Na saída do Estádio do Maracanã, após a partida da última rodada da primeira fase entre França e Equador, uma disputa entre nações continuou no metrô. Felizes com a classificação, os franceses entoavam canções de apoio à sua seleção. Equatorianos mostravam orgulho por seu time. Os brasileiros respondiam, para mostrar que os donos da casa estavam presentes. Mas o mais surpreendente era perceber que os americanos, que nada tinham a ver com a partida, também se destacavam em número e animação.

Um grupo de torcedores do país que chama futebol de “soccer” gritava “I believe we will win” (acredito que vamos ganhar) e “go, go, USA”. Quando um francês provocou, perguntando se o puxador dos gritos ianques sabia o nome dos jogadores de sua seleção, recebeu uma resposta ríspida: “Conheço todos os jogadores do time, não sou um americano típico”, disse, sem considerar que algo está mudando em seu país: o americano típico está ficando mais parecido com ele. Começou a gostar de futebol. São muitos os sinais dessa transformação.

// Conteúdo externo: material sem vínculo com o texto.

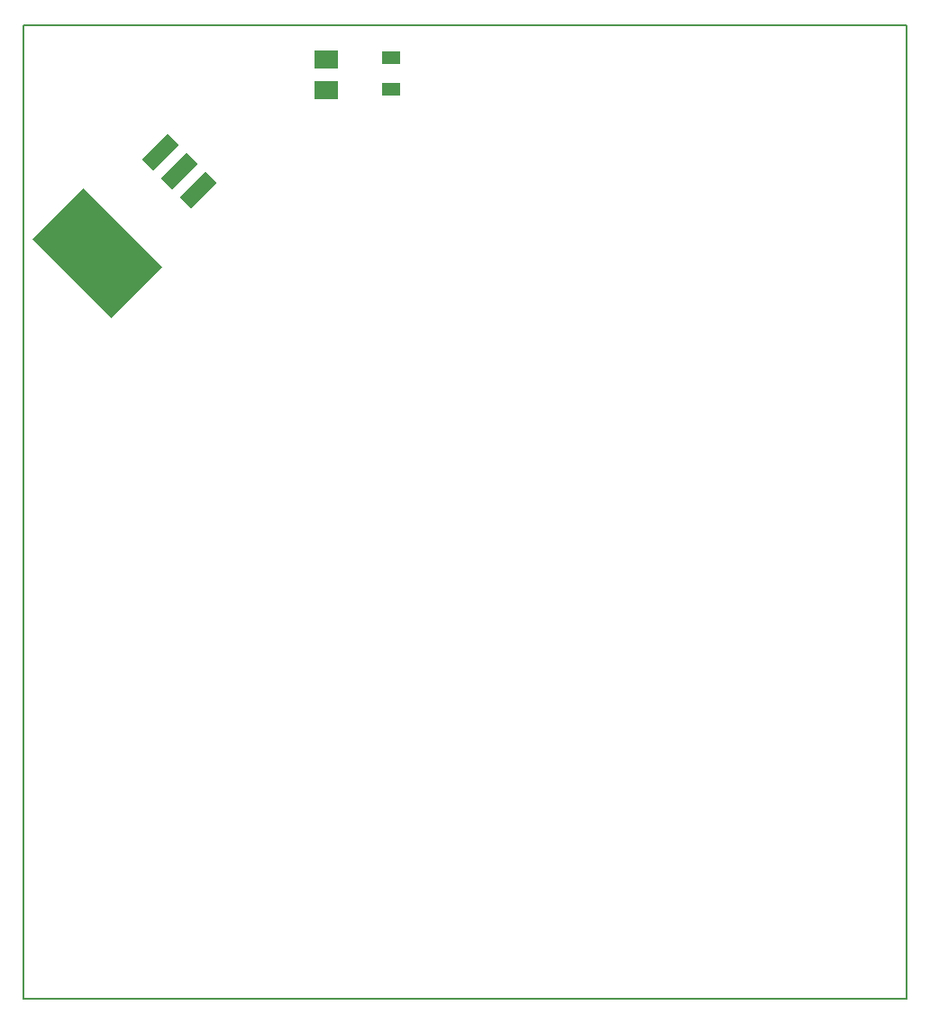
<source format=gbr>
G04 PROTEUS GERBER X2 FILE*
%TF.GenerationSoftware,Labcenter,Proteus,8.15-SP1-Build34318*%
%TF.CreationDate,2023-08-09T10:16:53+00:00*%
%TF.FileFunction,Paste,Top*%
%TF.FilePolarity,Positive*%
%TF.Part,Single*%
%TF.SameCoordinates,{0049c899-80f1-4e30-9ba5-08a3a9b55963}*%
%FSLAX45Y45*%
%MOMM*%
G01*
%AMPPAD037*
4,1,4,
0.709440,1.733190,
1.733190,0.709440,
-0.709440,-1.733190,
-1.733190,-0.709440,
0.709440,1.733190,
0*%
%TA.AperFunction,Material*%
%ADD43PPAD037*%
%AMPPAD038*
4,1,4,
6.115550,-1.302140,
1.302140,-6.115550,
-6.115550,1.302140,
-1.302140,6.115550,
6.115550,-1.302140,
0*%
%ADD44PPAD038*%
%TA.AperFunction,Material*%
%ADD58R,2.260600X1.803400*%
%ADD59R,1.803400X1.143000*%
%TA.AperFunction,Profile*%
%ADD27C,0.203200*%
%TD.AperFunction*%
D43*
X+1024012Y+7525341D03*
X+844407Y+7704946D03*
X+664802Y+7884551D03*
D44*
X+73660Y+6934200D03*
D58*
X+2228304Y+8756278D03*
X+2228304Y+8466278D03*
D59*
X+2837467Y+8473972D03*
X+2837467Y+8773972D03*
D27*
X-619760Y-63500D02*
X+7683500Y-63500D01*
X+7683500Y+9080500D01*
X-619760Y+9080500D01*
X-619760Y-63500D01*
M02*

</source>
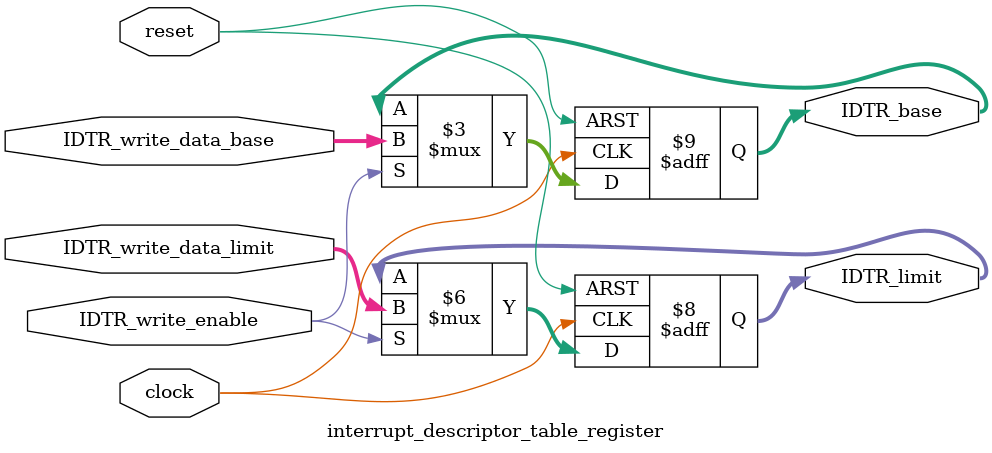
<source format=sv>
/*
project: w80386dx
author: Chang Wei<changwei1006@gmail.com>
repo: https://github.com/openx86/w80386dx
module: interrupt_descriptor_table_register
create at: 2022-01-30 23:31:01
description: define interrupt_descriptor_table_register
*/

/* ref:
Intel386(TM) DX MICROPROCESSOR 32-BIT CHMOS MICROPROCESSOR WITH INTEGRATED MEMORY MANAGEMENT
4.3.3.4 INTERRUPT DESCRIPTOR TABLE
The third table needed for Intel386 DX systems is
the Interrupt Descriptor Table. (See Figure 4-4.) The
IDT contains the descriptors which point to the location
of up to 256 interrupt service routines. The IDT
may contain only task gates, interrupt gates, and
trap gates. The IDT should be at least 256 bytes in
size in order to hold the descriptors for the 32 Intel
Reserved Interrupts. Every interrupt used by a system
must have an entry in the IDT. The IDT entries
are referenced via INT instructions, external interrupt
vectors, and exceptions. (See 2.9 Interrupts).
*/

module interrupt_descriptor_table_register (
    input  logic        IDTR_write_enable,
    input  logic [15:0] IDTR_write_data_limit,
    input  logic [31:0] IDTR_write_data_base,
    output logic [15:0] IDTR_limit,
    output logic [31:0] IDTR_base,
    input  logic        clock, reset
);

// IDTR (Interrupt Descriptor Table Register)

always_ff @( posedge clock or posedge reset ) begin
    if (reset) begin
        IDTR_limit <= 16'b0;
        IDTR_base <= 32'b0;
    end else begin
        if (IDTR_write_enable) begin
            IDTR_limit <= IDTR_write_data_limit;
            IDTR_base <= IDTR_write_data_base;
        end else begin
            IDTR_limit <= IDTR_limit;
            IDTR_base <= IDTR_base;
        end
    end
end

// IDT cache
// reg [63:0] IDT_cache [8192];=

endmodule

</source>
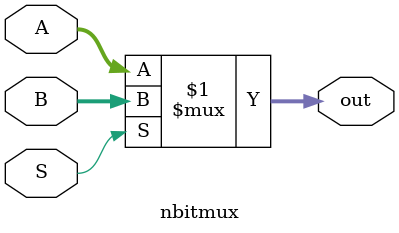
<source format=v>
/*  * Module: nbitReg.v  
* Project: milestone 2  
* Author: laila khashaba -lailakhashaba@aucegypt.edu
jannah soliman- jannahsoliman9@aucegypt.edu
* Description: nbit multiplexer 
*  
* Change history: 10/4/23 -  added module
               
*  **********************************************************************/
module nbitmux #(parameter N=32)
( 
input [N-1:0]A,
input [N-1:0]B,
input S, 
output [N-1:0]out

 );
 
 assign out = S? B:A;
 endmodule

</source>
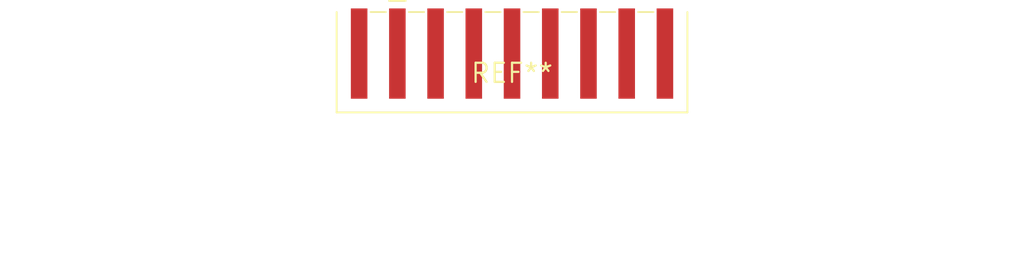
<source format=kicad_pcb>
(kicad_pcb (version 20240108) (generator pcbnew)

  (general
    (thickness 1.6)
  )

  (paper "A4")
  (layers
    (0 "F.Cu" signal)
    (31 "B.Cu" signal)
    (32 "B.Adhes" user "B.Adhesive")
    (33 "F.Adhes" user "F.Adhesive")
    (34 "B.Paste" user)
    (35 "F.Paste" user)
    (36 "B.SilkS" user "B.Silkscreen")
    (37 "F.SilkS" user "F.Silkscreen")
    (38 "B.Mask" user)
    (39 "F.Mask" user)
    (40 "Dwgs.User" user "User.Drawings")
    (41 "Cmts.User" user "User.Comments")
    (42 "Eco1.User" user "User.Eco1")
    (43 "Eco2.User" user "User.Eco2")
    (44 "Edge.Cuts" user)
    (45 "Margin" user)
    (46 "B.CrtYd" user "B.Courtyard")
    (47 "F.CrtYd" user "F.Courtyard")
    (48 "B.Fab" user)
    (49 "F.Fab" user)
    (50 "User.1" user)
    (51 "User.2" user)
    (52 "User.3" user)
    (53 "User.4" user)
    (54 "User.5" user)
    (55 "User.6" user)
    (56 "User.7" user)
    (57 "User.8" user)
    (58 "User.9" user)
  )

  (setup
    (pad_to_mask_clearance 0)
    (pcbplotparams
      (layerselection 0x00010fc_ffffffff)
      (plot_on_all_layers_selection 0x0000000_00000000)
      (disableapertmacros false)
      (usegerberextensions false)
      (usegerberattributes false)
      (usegerberadvancedattributes false)
      (creategerberjobfile false)
      (dashed_line_dash_ratio 12.000000)
      (dashed_line_gap_ratio 3.000000)
      (svgprecision 4)
      (plotframeref false)
      (viasonmask false)
      (mode 1)
      (useauxorigin false)
      (hpglpennumber 1)
      (hpglpenspeed 20)
      (hpglpendiameter 15.000000)
      (dxfpolygonmode false)
      (dxfimperialunits false)
      (dxfusepcbnewfont false)
      (psnegative false)
      (psa4output false)
      (plotreference false)
      (plotvalue false)
      (plotinvisibletext false)
      (sketchpadsonfab false)
      (subtractmaskfromsilk false)
      (outputformat 1)
      (mirror false)
      (drillshape 1)
      (scaleselection 1)
      (outputdirectory "")
    )
  )

  (net 0 "")

  (footprint "Harting_har-flexicon_14110713010xxx_1x07-MP_P2.54mm_Horizontal" (layer "F.Cu") (at 0 0))

)

</source>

Os americanos foram os estrangeiros que mais compraram ingressos para a Copa do Mundo. Eles adquiriram 200 mil tíquetes antes do torneio, contra 61 mil dos argentinos, os segundos colocados. Os brasileiros, com a Copa no quintal de casa, compraram 1,4 milhão de ingressos. No caso dos sobrinhos do Tio Sam, mesmo quem ficou em casa fez bonito. Para assistir, no dia 1º de julho, à partida de oitavas de final contra a Bélgica, 28 mil pessoas se reuniram em um estádio em Chicago.

A febre de bola se espalhou entre celebridades e cidadãos desconhecidos, que queriam ser liberados do expediente na hora do jogo. Um dos personagens ilustres mais animados era o presidente Barack Obama, que divulgou diversas fotos suas torcendo. Chegou, inclusive, a alterar os horários de reuniões, para que acontecessem de manhã, e justificou: “Todos sabemos que a América estará ocupada esta tarde.” Já estrelas do entretenimento e dos esportes como Tom Hanks, Arnold Schwarzenegger, Justin Timberlake, Rihanna e Lebron James postaram mensagens e fotos, em redes sociais, de apoio ao Team USA, como se referem ao time do goleiro Tim Howard.

Nem mesmo as bolsas de valores escaparam: combinadas, a New York Stock Exchange e a Nasdaq sofreram uma diminuição de 25% de seus volumes de negócios durante a partida contra a Alemanha, na primeira fase. Tudo isso prova como a nação mais poderosa do planeta está ligada como nunca em futebol. Na partida contra Portugal, o índice de espectadores atingiu pico de 25 milhões de pessoas. O número superou com folga as finais da NBA, a liga profissional de basquete, e da MLB, de beisebol. Ambas registraram média de 15 milhões de espectadores por partida.

É um cenário muito diferente do da Copa passada, quando um terço dos espectadores da final, entre Espanha e Holanda, viu a partida pela Univision, a emissora que transmite em língua espanhola. Desta vez, as emissoras de tevê, como a ABC e o canal especializado ESPN, investiram US$ 100 milhões na transmissão do torneio, e preveem o desembolso de US$ 425 milhões com as duas próximas edições. Na África do Sul, em 2010, foram gastos apenas US$ 22 milhões. Tamanho sucesso estaria catapultando os Estados Unidos como o principal candidato para sediar a Copa do Mundo de 2022, planejada para acontecer no Catar, mas que sofre ameaças devido à revelação de que votos foram comprados para a sua nomeação.

O histórico também justifica a opção. Mesmo com pouca repercussão na imprensa local, a Copa do Mundo de 1994, realizada no país, tem até hoje a maior média de público da história, de impressionantes 69 mil espectadores, maior mesmo que a do Brasil, que encerrou as oitavas de final com 52 mil pessoas por jogo. Até a liga de futebol americana, a MLS, criada em 1996, já registra média de público de 19 mil espectadores por partida, maior que a do Brasileirão, que gravita abaixo dos 13 mil espectadores.

E há muito espaço de crescimento. A meta é colocar a MLS entre as principais ligas do mundo, até 2022, à frente do Brasil e da Itália. A estratégia é conseguir mais dinheiro da televisão para poder aumentar os salários pagos aos atletas e atrair mais craques. “A contratação de David Beckham e agora a do Kaká mostra que a liga percebeu que precisa de estrelas para crescer”, diz Pedro Fida, sócio do escritório Bichara & Motta Advogados e ex-conselheiro do Tribunal Arbitral do Esporte, na Suíça. Seguramente, o olho gordo da Fifa, não vai perder isso de vista.